How does a string get printed as file lines? Well, our text file includes an invisible newline character \n at the end of each line. We will see that this causes a few complications.

We will often want to consider each line in our file separately. If we use the readlines method instead of read in our code above then we will get a list containing each line of the file as a separate string. Unfortunately when we do that the resulting list is

["10\n", "20\n", "30\n", "Hello World\n", "1, 2, 3, 4, 5\n"].

This is not what we expected! The invisible newline characters have appeared as part of each string.

To get a list as we would have hoped for we can use code as below.

def read_data(filename):
    """ makes a list containing the lines of the files as strings"""
    datavals = []
    with open(filename) as f:
        for line in f:
            datavals.append(line.strip())
    return datavals
results = read_data("example.txt")
print(results)

When we loop over an open file we run over the different lines in the file. Each of these is a string (as everything in a text file is regarded as a string), and we add each line as a new object to our list.

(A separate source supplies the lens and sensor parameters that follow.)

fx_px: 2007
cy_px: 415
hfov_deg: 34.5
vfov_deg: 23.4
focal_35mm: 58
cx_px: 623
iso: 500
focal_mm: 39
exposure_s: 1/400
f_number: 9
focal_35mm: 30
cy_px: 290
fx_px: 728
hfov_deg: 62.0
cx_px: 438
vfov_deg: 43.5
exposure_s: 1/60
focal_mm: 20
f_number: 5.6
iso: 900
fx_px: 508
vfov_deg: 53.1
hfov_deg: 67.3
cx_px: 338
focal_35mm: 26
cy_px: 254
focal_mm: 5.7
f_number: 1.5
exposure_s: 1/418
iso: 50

But we do not want the newline symbols, so we use the strip method to remove these. We get

["10", "20", "30", "Hello World", "1, 2, 3, 4, 5"].

If we had a file with one number per line, we could easily create a list of numbers by using the float function instead of the strip method to convert the strings to numbers. But in our example we see that it is more complicated, with a combination of numbers, words, and collections of numbers.

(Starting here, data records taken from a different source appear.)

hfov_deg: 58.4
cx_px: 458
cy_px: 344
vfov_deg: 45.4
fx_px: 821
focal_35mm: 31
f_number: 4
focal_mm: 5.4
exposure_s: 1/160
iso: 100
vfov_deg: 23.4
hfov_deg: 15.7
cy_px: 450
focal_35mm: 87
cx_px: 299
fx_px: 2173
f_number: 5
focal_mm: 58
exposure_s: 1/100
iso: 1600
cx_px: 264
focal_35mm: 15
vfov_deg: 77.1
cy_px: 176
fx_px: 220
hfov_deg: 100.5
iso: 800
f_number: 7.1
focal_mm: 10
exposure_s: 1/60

Writing to a text file is similar. We use the open function again, but now with an additional argument of w or a (indicating whether to or to the file). We then use the write method to add a new line to the file as illustrated below.

with open("output.txt", "w") as f:
    f.write("first line to add\n")

with open("output.txt", "a") as f:
    f.write("second line to add\n")

Note: We can only use the write method to add a string to a file. Also, if we do not include the newline symbol then the string will be added to the end of the final line in the file.